A motion is to be brought to the final Student Council on April 4 which would see the Trinity College Dublin Students’ Union (TCDSU) support a College-wide boycott of the state of Israel on “anti-apartheid grounds”. The motion, brought by Junior Sophister Science Class Rep Conor Reddy, and seconded by Senior Freshman Class Rep for Art History, Jewish and Islamic Civilisation, Stacy Wrenn, calls for TCDSU to “inform students on the background to the situation in Israel and Palestine”, as well as setting up a student led Palestinian solidarity group.
If passed, the motion would mandate TCDSU to lobby for the divestment of university funds from Israel, as well terminating any contracts with companies “complicit in the occupation of Palestinian territories and violation of Palestinian human rights more broadly”. The mandate also calls on TCDSU to be affiliated to the global Boycott, Divestment and Sanctions (BDS) Movement.
The motion notes that such steps are not unprecedented for TCDSU as it previously supported a boycott of Apartheid South Africa. The motion also highlights the official renaming of House Six to Mandela House in 2013 in acknowledgement of the SU’s anti-apartheid stance.

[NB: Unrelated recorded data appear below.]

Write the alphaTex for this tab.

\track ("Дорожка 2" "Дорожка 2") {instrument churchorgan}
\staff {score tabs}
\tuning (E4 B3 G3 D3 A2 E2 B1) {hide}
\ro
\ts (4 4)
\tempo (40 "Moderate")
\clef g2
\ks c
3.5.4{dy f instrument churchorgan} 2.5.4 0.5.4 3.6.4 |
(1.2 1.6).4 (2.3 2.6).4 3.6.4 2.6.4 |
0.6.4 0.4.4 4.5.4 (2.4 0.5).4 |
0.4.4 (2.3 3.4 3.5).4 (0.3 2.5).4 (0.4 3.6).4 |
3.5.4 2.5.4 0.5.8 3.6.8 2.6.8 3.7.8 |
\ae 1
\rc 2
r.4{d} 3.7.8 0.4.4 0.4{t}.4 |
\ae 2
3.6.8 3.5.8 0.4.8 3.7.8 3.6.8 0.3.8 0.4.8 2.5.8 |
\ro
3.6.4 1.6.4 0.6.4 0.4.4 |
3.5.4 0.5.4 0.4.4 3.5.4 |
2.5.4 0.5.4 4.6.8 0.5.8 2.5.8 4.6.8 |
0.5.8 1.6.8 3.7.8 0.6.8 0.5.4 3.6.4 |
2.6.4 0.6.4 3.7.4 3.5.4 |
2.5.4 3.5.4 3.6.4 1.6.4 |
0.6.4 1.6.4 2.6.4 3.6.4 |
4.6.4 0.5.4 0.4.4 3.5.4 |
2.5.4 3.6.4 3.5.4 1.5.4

The motion comes a week after Israel announced the building of new settlements in the West Bank, the first in over twenty years. The renewed building of settlements comes despite a United Nations resolution demanding a halt to such activity. The motion mentions the new settlement building, noting that it was declared illegal by the International Court of Justice. In 2012, British Foreign Secretary William Hague stated that settlements were “illegal under international law”. The motion also notes that the Russell Tribunal on Palestine found Israel guilty of apartheid in 2011 and 2014.
In addition, a review of “formal and informal relationships…in place between the university and institutions in Israel and Palestine” was conducted by the Academic Secretary, Patricia Callaghan, in September 2015. The review named eleven Israeli institutions with which College had an “academic relationship”. The review did not detail the extent of the relationships but included in its list Ariel University, which is situated in an illegal settlement under international law.